## What you should do
Rewrite the listing below, substituting "4 April 2020" for every occurrence of "April 4, 2020" and leaving all other text unchanged. Omit the pictures from your answer.

## Exercise data
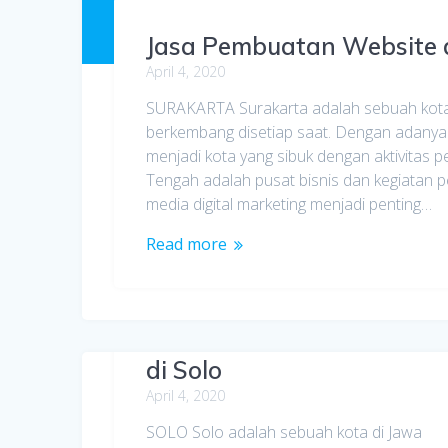
Jasa Pembuatan Website 
April 4, 2020
SURAKARTA Surakarta adalah sebuah kota
berkembang disetiap saat. Dengan adanya
menjadi kota yang sibuk dengan aktivitas 
Tengah adalah pusat bisnis dan kegiat
media digital marketing menjadi penting…
Read more
Jasa Pembuatan Website
di Solo
April 4, 2020
SOLO Solo adalah sebuah kota di Jawa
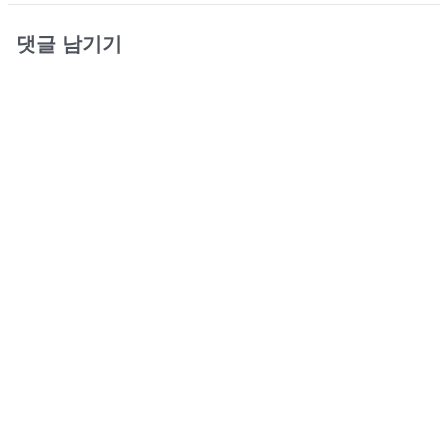
댓글 남기기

## Your solution
Jasa Pembuatan Website 
4 April 2020
SURAKARTA Surakarta adalah sebuah kota
berkembang disetiap saat. Dengan adanya
menjadi kota yang sibuk dengan aktivitas 
Tengah adalah pusat bisnis dan kegiat
media digital marketing menjadi penting…
Read more
Jasa Pembuatan Website
di Solo
4 April 2020
SOLO Solo adalah sebuah kota di Jawa
댓글 남기기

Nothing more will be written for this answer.